Where Policy Covers “Personal Injury” Caused By “Accident,” Insurer Has No Duty to Defend Insured Against Suit Alleging “Intentional” False Imprisonment

The California Court of Appeal has held that where a homeowners policy covered various “personal injury” offenses caused by “accident,” the insurer has no duty to defend an insured against a suit alleging an “intentional and deliberate” false imprisonment. ( Lyons v. Fire Insurance Exchange (2008) WL 615887)

Facts

Plaintiff Stephen Lyons, a sports newscaster and former professional baseball player, met Stacey Roy while they were each vacationing with their families in Hawaii. After an afternoon of poolside conversation, Lyons accompanied Roy up the elevator to the floor where Roy’s hotel room was. The two then exited the elevator. According to Roy, Lyons then took Roy’s wrist, led her to a hallway alcove, partially removed her clothes and tried to force her to perform a sexual act.

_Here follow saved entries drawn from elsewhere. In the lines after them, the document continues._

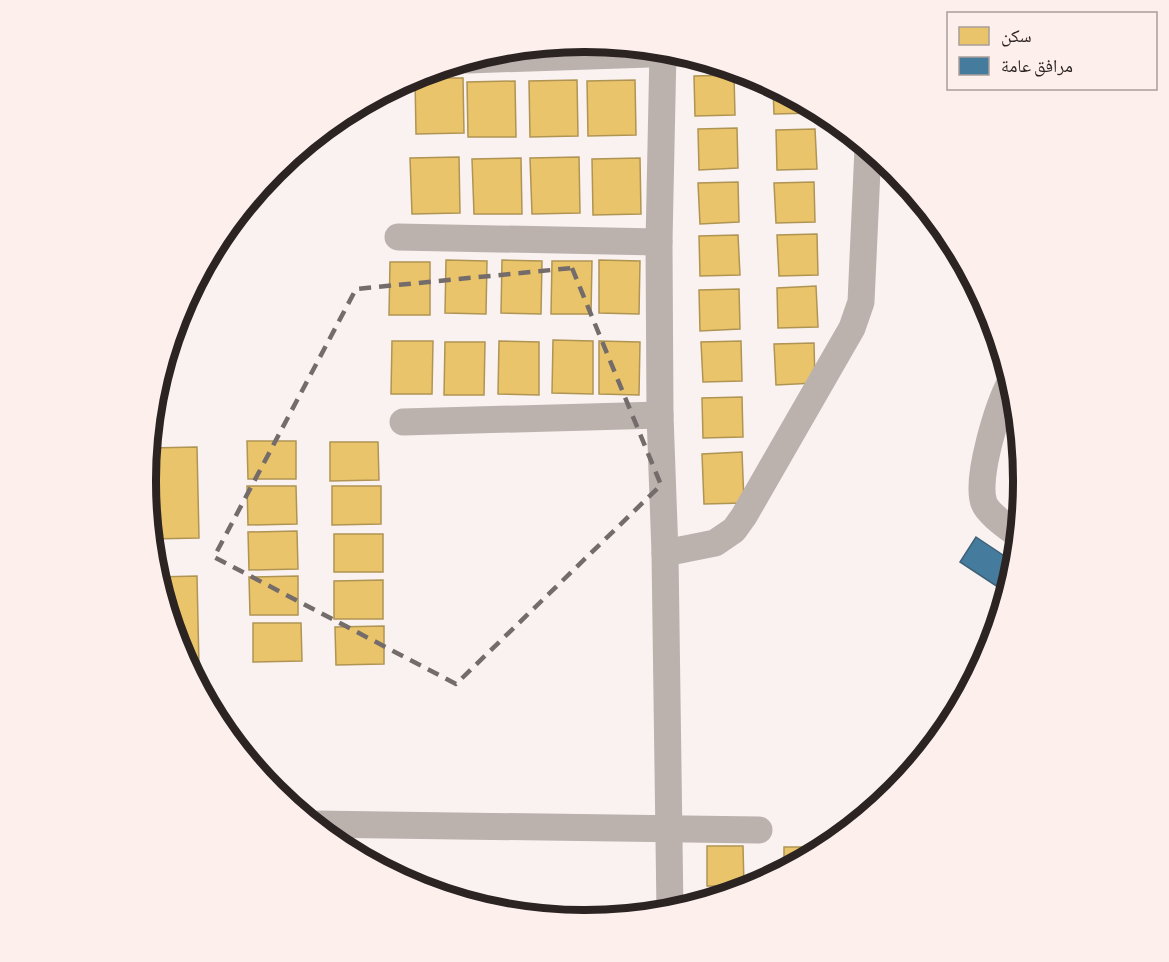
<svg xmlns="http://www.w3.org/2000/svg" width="1169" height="962" font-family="'Alegreya Sans','Noto Naskh Arabic',sans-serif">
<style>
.homes{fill:#e9c46a;stroke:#b09454;stroke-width:1.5}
.public{fill:#457b9d;stroke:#3e6178;stroke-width:1.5}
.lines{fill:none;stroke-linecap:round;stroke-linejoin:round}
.minor{stroke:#bbb2ae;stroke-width:27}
.marked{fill:none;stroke:#746c6a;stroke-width:4.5;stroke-dasharray:12 8;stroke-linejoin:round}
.rim{fill:none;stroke:#2c2422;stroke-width:8}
</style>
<rect width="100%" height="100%" fill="#f9f2f0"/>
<g class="homes">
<polygon points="734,75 735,115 695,116 694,76"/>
<polygon points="415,78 463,78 464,133 416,134"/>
<polygon points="577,80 578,136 530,137 529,81"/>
<polygon points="635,80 636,135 588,136 587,81"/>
<polygon points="515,81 516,137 468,137 467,82"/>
<polygon points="773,87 814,108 814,113 774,114"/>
<polygon points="737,128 738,168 699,170 698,129"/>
<polygon points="815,129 817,169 777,170 776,130"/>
<polygon points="459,157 460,213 412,214 410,158"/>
<polygon points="579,157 580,213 532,214 530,158"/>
<polygon points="521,158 522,214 474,214 472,159"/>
<polygon points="640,158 641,214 593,215 592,159"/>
<polygon points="738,182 739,222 700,224 698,183"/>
<polygon points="814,182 815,222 776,223 774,183"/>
<polygon points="817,234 818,275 779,276 777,235"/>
<polygon points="738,235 740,275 700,276 699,236"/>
<polygon points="446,260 487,261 486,314 445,313"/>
<polygon points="502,260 542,261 541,314 501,313"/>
<polygon points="599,260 640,261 639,314 599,313"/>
<polygon points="552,261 592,261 591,314 551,314"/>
<polygon points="390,262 430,262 430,315 389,315"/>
<polygon points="816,286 818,327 778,328 777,288"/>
<polygon points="739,289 740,329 700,331 699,290"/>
<polygon points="553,340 593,341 593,394 552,393"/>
<polygon points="392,341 433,341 432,394 391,394"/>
<polygon points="499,341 539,342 539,395 498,394"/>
<polygon points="599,341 640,342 639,395 599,394"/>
<polygon points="741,341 742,381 703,382 701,342"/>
<polygon points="445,342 485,342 484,395 444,395"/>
<polygon points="814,343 815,383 776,385 774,344"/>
<polygon points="742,397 743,437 703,438 702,398"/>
<polygon points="247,441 296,441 296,479 248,479"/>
<polygon points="330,442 378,442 379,480 330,481"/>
<polygon points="197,447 199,538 151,539 146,481 149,448"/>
<polygon points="742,452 744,503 704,504 702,454"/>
<polygon points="247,486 296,486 297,524 248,525"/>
<polygon points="332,486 381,486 381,524 332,525"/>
<polygon points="297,531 298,569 249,570 248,532"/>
<rect x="334" y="534" width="49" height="38"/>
<polygon points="197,576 199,667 189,667 179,649 157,577"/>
<polygon points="298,576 298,615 250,615 249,577"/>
<polygon points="383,580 383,619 334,619 334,581"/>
<polygon points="253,623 301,623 302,661 253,662"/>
<polygon points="384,626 384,664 336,665 335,627"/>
<polygon points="707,846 743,846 744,886 707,886"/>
<polygon points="784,847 820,847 820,850 784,870"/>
</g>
<polygon class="public" points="976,537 1015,563 1007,593 960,562"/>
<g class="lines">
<g class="minor">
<polyline points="663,50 659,242 660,415 665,553 670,912"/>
<polyline points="468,60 680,53"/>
<polyline points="398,237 659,242"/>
<path d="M1011 381C998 405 975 479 984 503 988 514 1009 528 1018 535"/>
<polyline points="403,422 660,415"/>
<polyline points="665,553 715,543 734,530 744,516 852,328 861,302 868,148"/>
<polyline points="314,824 759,830"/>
</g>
</g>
<path class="marked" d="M572 268 661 485 456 684 214 557 356 289Z"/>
<path d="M0 0H1169V962H0ZM584 52H585A428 428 0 0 1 1013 480V482A428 428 0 0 1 585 910H584A428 428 0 0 1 156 482V480A428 428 0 0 1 584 52Z" fill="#fdefec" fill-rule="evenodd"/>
<path class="rim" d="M584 52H585A428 428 0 0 1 1013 480V482A428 428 0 0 1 585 910H584A428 428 0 0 1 156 482V480A428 428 0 0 1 584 52Z"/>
<rect x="947" y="12" width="210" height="78" fill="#fdefec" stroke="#a99e9b" stroke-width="1.5"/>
<rect x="959" y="27" width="30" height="18" fill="#e9c46a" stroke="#a99e9b" stroke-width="1.5"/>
<text x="1001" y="42" font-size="18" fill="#2c2422">سكن</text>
<rect x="959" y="57" width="30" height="18" fill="#457b9d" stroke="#a99e9b" stroke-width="1.5"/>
<text x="1001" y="72" font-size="18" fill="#2c2422">مرافق عامة</text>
</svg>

Lyons had a somewhat different version of the incident. He admitted that he took Roy’s wrist, led her to the alcove and asked her to expose her breasts. However, he claimed that when Roy declined, he took her to the door of her hotel room and then he returned to the pool.

Roy subsequently filed a civil suit against Lyons, alleging assault, battery and false imprisonment. Lyons tendered the defense of the action to his homeowners insurer, Fire Insurance Exchange (FIE), under a policy covering “bodily injury,” “property damage” or “personal injury” resulting from an “occurrence.” The policy defined “personal injury” so as to include “false arrest, imprisonment… and detention,” and defined an “occurrence” as an “accident.” FIE denied Lyons’ tender on the ground that none of Roy’s claims against Lyons arose from an “occurrence,” or “accident,” as required by the FIE policy.

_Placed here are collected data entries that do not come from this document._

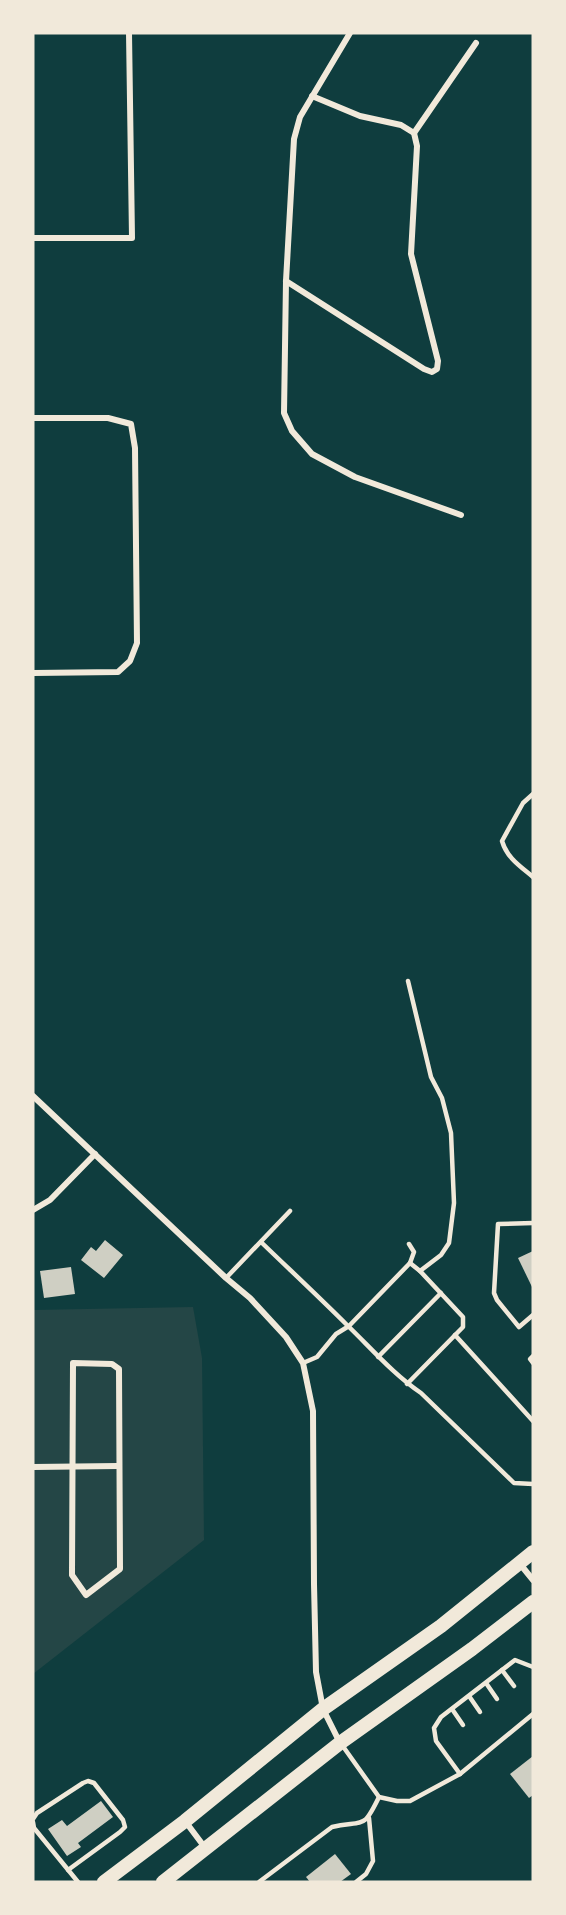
<svg xmlns="http://www.w3.org/2000/svg" width="566" height="1915" viewBox="0 0 566 1915" font-family="'Titillium Web',sans-serif">
  <style>
    .green { fill: #244646 }
    .building { fill: #cfcfc3 }
    .lines { fill: none; stroke-linecap: round; stroke-linejoin: round }
    .service { stroke: #f1e9da; stroke-width: 4.5 }
    .minor { stroke: #f1e9da; stroke-width: 6 }
    .primary { stroke: #f1e9da; stroke-width: 14 }
  </style>
  <rect width="100%" height="100%" fill="#0f3d3e"/>
  <polygon class="green" points="193,1307 202,1358 204,1540 33,1674 33,1310"/>
  <g class="building">
    <polygon points="105,1240 123,1255 104,1278 81,1260 91,1247 96,1251"/>
    <polygon points="533,1251 533,1289 518,1258"/>
    <polygon points="71,1267 75,1294 44,1298 40,1271"/>
    <polygon points="533,1756 533,1795 529,1798 510,1774"/>
    <polygon points="101,1801 113,1817 78,1843 81,1847 67,1856 48,1829 62,1820 67,1826"/>
    <polygon points="335,1854 351,1874 340,1882 310,1882 306,1877"/>
  </g>
  <g class="lines">
    <g class="service">
      <path d="M533 794 523 803 502 841C507 858 520 866 533 877"/>
      <polyline points="408,981 431,1077 442,1098 451,1133 454,1203 449,1243 441,1255 420,1271"/>
      <polyline points="533,1223 498,1224 494,1293 497,1300 519,1327 533,1315"/>
      <path d="M261 1242C290 1270 319 1297 347 1325 371 1348 393 1374 421 1393L514 1483 533 1484"/>
      <polyline points="226,1278 290,1211"/>
      <polyline points="455,1335 533,1421"/>
      <polyline points="533,1356 530,1359 533,1363"/>
      <polyline points="378,1357 441,1293"/>
      <polyline points="303,1363 317,1357 336,1334 349,1326 410,1263 414,1252 409,1244"/>
      <polyline points="407,1384 463,1327 463,1317 420,1271 410,1263"/>
      <polyline points="502,1670 514,1686"/>
      <polyline points="486,1683 497,1699"/>
      <polyline points="469,1696 480,1712"/>
      <polyline points="452,1709 463,1725"/>
      <polyline points="342,1745 379,1797 397,1801 410,1801 460,1774 436,1741 434,1728 441,1717 515,1660 533,1667"/>
      <polyline points="460,1774 533,1714"/>
      <polyline points="33,1819 37,1813 83,1783 88,1781 94,1783 123,1820 125,1827 120,1832 68,1870"/>
      <polyline points="33,1822 34,1828 78,1882"/>
      <path d="M259 1882 332 1827C365 1820 363 1830 379 1797"/>
      <polyline points="356,1882 366,1874 373,1861 369,1818"/>
    </g>
    <g class="minor">
      <polyline points="350,33 300,117 294,139 286,281 284,413 292,431 312,454 355,477 461,515"/>
      <polyline points="414,133 476,43"/>
      <polyline points="33,238 132,238 129,33"/>
      <polyline points="286,281 424,369 432,372 437,369 438,361 411,254 417,146 414,133 401,125 360,116 312,96"/>
      <polyline points="33,418 108,418 131,424 135,448 137,643 130,661 118,672 33,673"/>
      <polyline points="33,1096 226,1278 250,1298 286,1337 303,1363 313,1411 314,1584 316,1672 323,1709 340,1743"/>
      <polyline points="33,1210 50,1200 95,1154"/>
      <polygon points="73,1363 112,1364 119,1369 120,1569 86,1595 72,1575"/>
      <polyline points="33,1467 118,1466"/>
      <polyline points="520,1564 533,1580"/>
      <polyline points="185,1821 206,1849"/>
    </g>
    <g class="primary">
      <polyline points="104,1882 185,1821 323,1709 441,1626 533,1552"/>
      <polyline points="163,1882 340,1743 472,1649 533,1602"/>
    </g>
  </g>
  <rect width="566" height="1915" fill="none" stroke="#f1e9da" stroke-width="69"/>
</svg>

Lyons then sued FIE for breach of contract and bad faith, alleging that FIE had wrongfully failed to defend Lyons against Roy’s lawsuit. However, the trial court found that Roy’s suit against Lyons was not potentially covered under the FIE policy and thus entered summary judgment in favor of FIE.

Holding

The Court of Appeal affirmed the trial court’s grant of summary judgment in favor of FIE.

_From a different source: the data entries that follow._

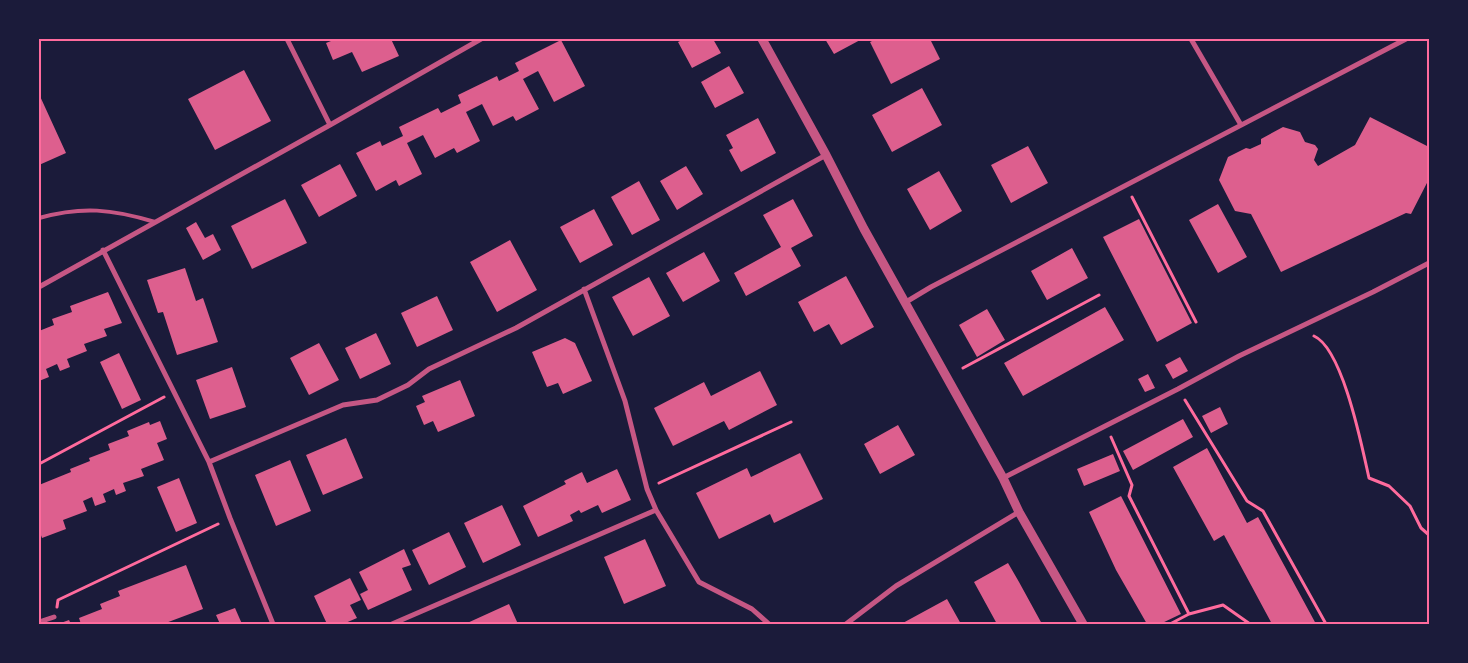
<svg xmlns="http://www.w3.org/2000/svg" width="1468" height="663" font-family="'Fira Sans Condensed',sans-serif">
<rect width="100%" height="100%" fill="#1b1b3a"/>
<path fill="#dd5f8e" d="M336 39H391L399 56 362 72 352 52 333 60 326 43Z
M684 39H713L721 53 692 68 678 42Z
M825 39H862L834 54Z
M876 39H930L940 59 891 84 870 42Z
M561 40 585 86 554 102 538 71 523 79 539 109 516 121 513 116 493 126 482 104 466 112 480 141 457 153 454 148 435 158 423 135 407 143 422 174 399 186 396 180 376 191 356 153 380 141 382 146 403 136 399 127 438 108 441 113 461 103 458 95 497 76 499 81 519 71 515 63Z
M729 66 744 93 715 108 701 82Z
M244 70 271 121 215 150 188 99Z
M922 88 942 125 892 152 872 115Z
M39 94 66 153 39 165Z
M1370 117 1429 147V179L1411 214 1406 213 1281 272 1251 214 1235 211 1219 180 1228 157 1246 148 1250 149 1261 144V139L1283 127 1300 132 1305 142 1315 145 1318 149 1314 160 1318 166 1355 145Z
M758 118 776 153 741 172 729 150 733 148 726 135Z
M1028 146 1048 183 1011 203 991 165Z
M340 164 357 196 319 217 301 185Z
M686 166 703 194 677 210 660 181Z
M939 171 962 211 930 230 907 189Z
M639 181 660 220 632 235 611 197Z
M285 199 307 243 252 269 231 226Z
M793 199 813 236 791 248 801 266 746 296 734 273 781 247 763 215Z
M1218 204 1247 257 1218 273 1189 220Z
M594 209 613 245 580 263 560 227Z
M1139 219 1192 323 1157 342 1103 237Z
M196 222 205 238 213 234 221 250 203 260 186 228Z
M510 240 537 290 497 312 470 262Z
M1072 248 1088 278 1047 300 1031 271Z
M704 252 720 281 683 302 666 273Z
M185 268 196 301 203 298 218 342 177 355 163 312 158 313 147 280Z
M846 276 874 327 841 345 829 324 814 332 798 302Z
M649 277 670 316 633 336 612 297Z
M108 292 122 323 104 329 107 336 84 344 87 351 67 359 70 367 60 371 57 364 46 369 49 377 39 381V331L54 325 52 319 72 312 70 306Z
M437 296 453 330 417 347 401 313Z
M1105 307 1124 340 1023 396 1004 363Z
M987 309 1005 340 977 357 959 325Z
M376 333 391 364 360 379 345 348Z
M565 338 575 343 592 381 563 394 558 383 547 387 532 352Z
M319 343 339 380 309 395 290 358Z
M119 353 141 400 122 409 100 362Z
M1180 357 1188 371 1173 379 1165 365Z
M232 367 246 407 210 419 196 380Z
M760 371 777 405 729 430 724 421 673 446 654 408 704 382 711 396Z
M1148 374 1155 388 1145 392 1138 379Z
M460 380 475 416 438 432 433 421 424 425 416 406 425 402 422 396Z
M1220 407 1228 424 1211 433 1202 416Z
M1183 419 1193 437 1133 470 1123 451Z
M160 421 167 439 157 443 164 460 141 469 144 476 123 483 126 491 116 495 114 489 103 494 106 502 95 506 92 497 83 501 87 511 63 520 66 529 42 538 39 530V485L71 472 70 469 90 461 89 458 110 450 108 444 129 436 127 431 149 422 150 425Z
M898 425 915 455 880 474 864 444Z
M346 438 363 478 323 495 306 455Z
M1207 448 1247 523 1258 517 1316 624H1272L1224 535 1214 541 1173 467Z
M800 453 823 499 774 523 770 514 719 539 696 493 747 468 751 477Z
M1113 454 1120 471 1084 486 1077 469Z
M290 460 311 511 276 526 255 475Z
M617 469 631 500 602 513 598 505 581 513 579 510 570 515 573 521 538 537 523 506 566 484 564 481 582 472 587 483Z
M179 478 197 523 176 532 157 487Z
M1121 496 1181 614 1160 624H1147L1116 570 1089 512Z
M502 505 521 545 483 563 464 523Z
M449 532 466 567 429 585 412 550Z
M645 539 666 586 624 604 604 557Z
M404 549 411 565 402 568 412 590 368 610 360 594 368 590 359 572Z
M1008 563 1019 582 1042 624H997L974 582Z
M186 565 203 609 163 624H81L79 618 102 609 100 604 120 596 118 591Z
M350 578 361 600 350 605 357 618 343 624H327L314 596Z
M947 599 961 624H901Z
M509 604 518 624H465Z
M235 608 242 624H220L216 615Z
M69 620 71 624H58Z"/>
<g fill="none" stroke-linecap="round" stroke-linejoin="round">
<path stroke="#ff6b9d" stroke-width="3" d="M1132 197 1196 322
M1314 336C1343 349 1362 447 1369 478L1389 486 1410 506 1421 528 1429 535
M963 368 1099 295
M1185 400 1247 501 1263 511 1326 624
M1111 437 1132 485 1129 496 1189 614 1170 624
M39 464 164 397
M659 483 791 422
M57 607 58 600 218 524
M1189 614 1223 605 1250 624"/>
<path stroke="#c65784" stroke-width="4" d="M39 218C82 206 112 209 155 222"/>
<path stroke="#c65784" stroke-width="5" d="M287 39 330 125
M1191 39 1241 125
M103 250 209 462 230 518 273 624
M39 287 330 125 481 39
M906 302 931 287 1406 39
M209 462 343 405 377 400 408 385 429 369 516 328 826 155
M1003 478 1178 389 1239 356 1373 292 1429 263
M656 510 699 582 752 609 769 624
M39 622 54 617
M392 624 656 510 647 489 625 401 584 289
M846 624 896 586 1019 512"/>
<path stroke="#c65784" stroke-width="9" d="M762 39 826 155 864 229 1003 478 1019 512 1083 624"/>
</g>
<rect width="1468" height="663" fill="none" stroke="#1b1b3a" stroke-width="80"/>
<rect x="40" y="40" width="1388" height="583" fill="none" stroke="#ff6b9d" stroke-width="2"/>
</svg>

First, the Court rejected Lyons’ argument that the requirement of an “accident” did not apply to “personal injury” offenses such as “false imprisonment.” Rather, the Court held that that the “accident” requirement applied to all coverages under the policy – bodily injury, property damage and personal injury.

Second, the Court held that under the undisputed facts (i.e., that Lyons took Roy’s wrist in the context of his sexual advances, and that his conduct restrained her), there was no way that the alleged false imprisonment arose from an “accident.” To the contrary, all of Lyons’ conduct was intentional and deliberate. Although Lyons may have believed that Roy would consent to his sexual advances, that did not turn Lyons’ intentional conduct into an “accident” because, under California law, the term “accident” refers to the nature of the insured’s conduct, not his state of mind. Therefore, mistaken consent does not, as a matter of law, create an accident for coverage purposes. The Court pointed out that there may be situations where a false imprisonment can occur by “accident” (e.g., where a shopkeeper at closing time intentionally locks his storage vault but forgets that he had sent an employee inside to take inventory). Here, however, Lyons’ deliberate conduct (taking Roy by the wrist in the context of a sexual advance) could not be characterized as an “accident.”

Since there was no potential for coverage under the policy, FIE did not have a duty to defend Lyons against Roy’s lawsuit, and summary judgment in favor of the FIE was proper.

Comment

Note that standard liability policies covering “personal injury” offenses do not require an “accident.” Here, however, the FIE policy was not a standard policy: it specifically limited coverage to “personal injury” resulting from an “accident.” Ultimately, the Court attempted to give effect to the FIE policy as written, essentially holding that the policy would cover an insured for a “negligent” false imprisonment, but would not cover an insured for an “intentional” false imprisonment. It is likely that if the Court had been considering a policy with standard “personal injury” coverage (which does not require an “accident”), the Court would have found at least a duty to defend.